The amount here alone should be cause for Aubrey de Grey, Reason, and the other founders of the SENS movement to take a bow.

Posted by: Tom Schaefer at August 16th, 2018 8:21 AM

Samumed is a child of the stem cell research field, quite disconnected from anything SENS. I think that enormous funding prior to showing really compelling results coupled to a culture of secrecy is a red flag. Note for caution, and the point about Wnt touching everything is certainly true. We shall see. Any successful fairly general regenerative or rejuvenative platform will be enormously valuable, but that doesn't mean that present valuations are based on a sensible assessment of that potential versus the usual herd animal spirits of investors.

Posted by: Reason at August 16th, 2018 11:18 AM

Looks like more "messing with metabolism" which could well end up in the mirror maze of trying to avoid side effects.

WNT has been targeted as a treatment for male pattern baldness without much success in the past.

Also Samumed's biggest market is probably osteo arthritic knees, but in this area they face looming competition from the senolytic companies such as Unity and Oisin.

Posted by: Jim at August 17th, 2018 4:13 AM

I can't tell if there's actually a company anywhere underneath all those red flags. The other 'revolutionary' regenerative medicine companies I've seen in the aging space (e.g., Cellularity) are hype beasts.

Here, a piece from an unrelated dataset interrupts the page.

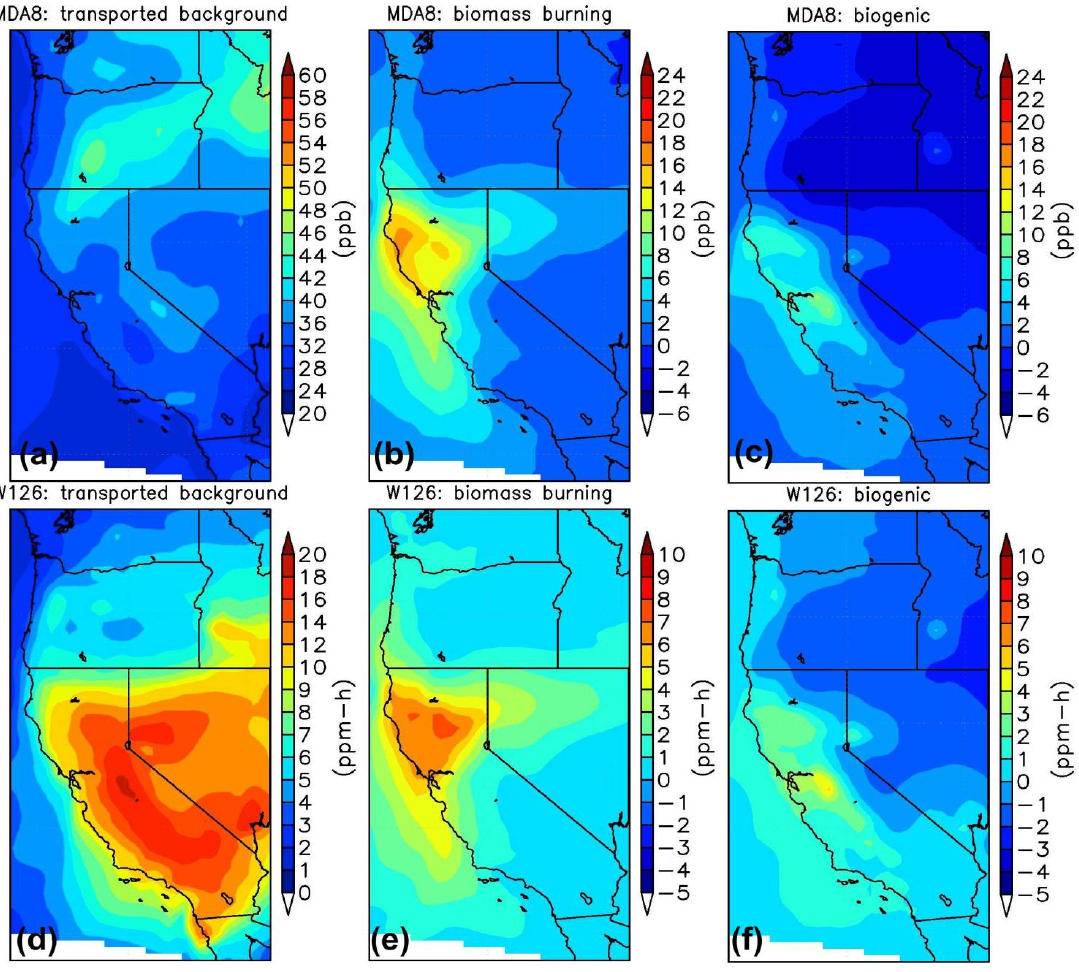
Fig. 4. Surface (a–c) MDA8 and (d–f) W126 contributed from (a,d) transported background based on extrapolation; (b,e) North American biomass burning and (c,f) biogenic emissions. The extrapolation methods to calculate (a) and (d) are described in Sect.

Posted by: Sebastian Aguiar at August 19th, 2018 4:45 PM

12 US trials. 5 unique Australian trials. 5 of those are Phase 2, 2 of those P2s had 450 and 700 patients for a single injection into the knee for knee Osteoarthritis. Co-founder Dennis Carson a humbly and quietly impressive academic drug developer, discoverer, and repeat co/founder (emtricitabine/triangle/gilead, dynavax, idec).
https://www.bloomberg.com/research/stocks/people/person.asp?personId=2455161&privcapId=423490
https://www.clinicaltrials.gov/ct2/results?cond=&term=Samumed+&cntry=&state=&city=&dist=
http://www.anzctr.org.au/TrialSearch.aspx?searchTxt=samumed&isBasic=True

Posted by: Ager at August 30th, 2018 1:11 PM

The modern way of steeling:
Build a biotech work on something new that no one has, steal money and get away with it. Even if the company fails completely burning down the labs they still get rich.

Posted by: MONEY at September 6th, 2018 1:10 AM

I am very surprised that people seem to be very skeptical with Samumed. Maybe it is true that there are no biotech savvy investors involved in the company. But why is that necessarily bad?

The fact is that they have therapies for very diverse diseases in phases 1, 2 and now 3 of human trials (I.e. osteoarthritis in phase 3). Other firms using senolytic approaches are still in phase 1. So, why should we doubt Samumed, but not the others?

The color of the mousetrap is not important. As long as it is effective in catching mice!